» **Your instructions**
An exact transcription of each entry below is required, without any pictures.

(Saved entries)
....
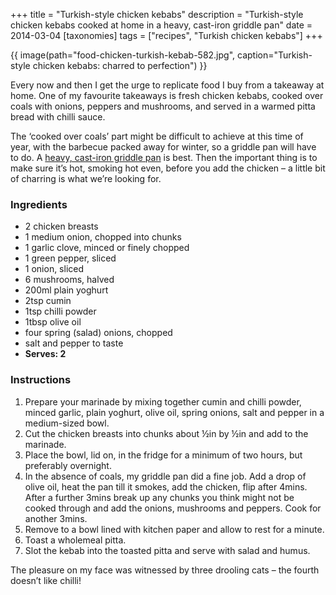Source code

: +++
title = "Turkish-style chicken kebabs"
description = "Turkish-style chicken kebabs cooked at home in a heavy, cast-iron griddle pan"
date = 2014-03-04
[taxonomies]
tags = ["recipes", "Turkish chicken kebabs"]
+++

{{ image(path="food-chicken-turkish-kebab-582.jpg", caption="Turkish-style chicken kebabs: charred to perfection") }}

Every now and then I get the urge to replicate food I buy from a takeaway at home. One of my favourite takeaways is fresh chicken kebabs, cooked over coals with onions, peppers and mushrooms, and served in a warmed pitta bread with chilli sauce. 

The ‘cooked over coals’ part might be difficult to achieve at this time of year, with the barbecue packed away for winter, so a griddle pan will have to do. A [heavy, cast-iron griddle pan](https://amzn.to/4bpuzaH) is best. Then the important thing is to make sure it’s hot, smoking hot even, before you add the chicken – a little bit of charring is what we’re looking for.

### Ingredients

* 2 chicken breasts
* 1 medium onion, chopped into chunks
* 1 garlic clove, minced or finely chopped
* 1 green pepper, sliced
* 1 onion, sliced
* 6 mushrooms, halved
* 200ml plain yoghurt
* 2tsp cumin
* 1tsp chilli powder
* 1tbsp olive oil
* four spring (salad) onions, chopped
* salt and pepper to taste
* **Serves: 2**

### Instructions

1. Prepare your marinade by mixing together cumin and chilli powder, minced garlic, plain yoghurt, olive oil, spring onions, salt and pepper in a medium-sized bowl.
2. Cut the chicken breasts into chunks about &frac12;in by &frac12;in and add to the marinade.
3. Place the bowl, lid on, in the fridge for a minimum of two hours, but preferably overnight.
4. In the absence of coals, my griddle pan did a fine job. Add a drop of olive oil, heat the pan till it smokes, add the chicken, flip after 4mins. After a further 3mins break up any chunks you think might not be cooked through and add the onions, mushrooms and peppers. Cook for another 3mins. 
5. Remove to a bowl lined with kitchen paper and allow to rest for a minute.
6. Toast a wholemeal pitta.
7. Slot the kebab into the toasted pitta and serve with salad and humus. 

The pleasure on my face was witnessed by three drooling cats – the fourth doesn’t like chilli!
....
» **Response box**
Source code

: +++
title = "Turkish-style chicken kebabs"
description = "Turkish-style chicken kebabs cooked at home in a heavy, cast-iron griddle pan"
date = 2014-03-04
[taxonomies]
tags = ["recipes", "Turkish chicken kebabs"]
+++

{{ image(path="food-chicken-turkish-kebab-582.jpg", caption="Turkish-style chicken kebabs: charred to perfection") }}

Every now and then I get the urge to replicate food I buy from a takeaway at home. One of my favourite takeaways is fresh chicken kebabs, cooked over coals with onions, peppers and mushrooms, and served in a warmed pitta bread with chilli sauce. 

The ‘cooked over coals’ part might be difficult to achieve at this time of year, with the barbecue packed away for winter, so a griddle pan will have to do. A [heavy, cast-iron griddle pan](https://amzn.to/4bpuzaH) is best. Then the important thing is to make sure it’s hot, smoking hot even, before you add the chicken – a little bit of charring is what we’re looking for.

### Ingredients

* 2 chicken breasts
* 1 medium onion, chopped into chunks
* 1 garlic clove, minced or finely chopped
* 1 green pepper, sliced
* 1 onion, sliced
* 6 mushrooms, halved
* 200ml plain yoghurt
* 2tsp cumin
* 1tsp chilli powder
* 1tbsp olive oil
* four spring (salad) onions, chopped
* salt and pepper to taste
* **Serves: 2**

### Instructions

1. Prepare your marinade by mixing together cumin and chilli powder, minced garlic, plain yoghurt, olive oil, spring onions, salt and pepper in a medium-sized bowl.
2. Cut the chicken breasts into chunks about &frac12;in by &frac12;in and add to the marinade.
3. Place the bowl, lid on, in the fridge for a minimum of two hours, but preferably overnight.
4. In the absence of coals, my griddle pan did a fine job. Add a drop of olive oil, heat the pan till it smokes, add the chicken, flip after 4mins. After a further 3mins break up any chunks you think might not be cooked through and add the onions, mushrooms and peppers. Cook for another 3mins. 
5. Remove to a bowl lined with kitchen paper and allow to rest for a minute.
6. Toast a wholemeal pitta.
7. Slot the kebab into the toasted pitta and serve with salad and humus. 

The pleasure on my face was witnessed by three drooling cats – the fourth doesn’t like chilli!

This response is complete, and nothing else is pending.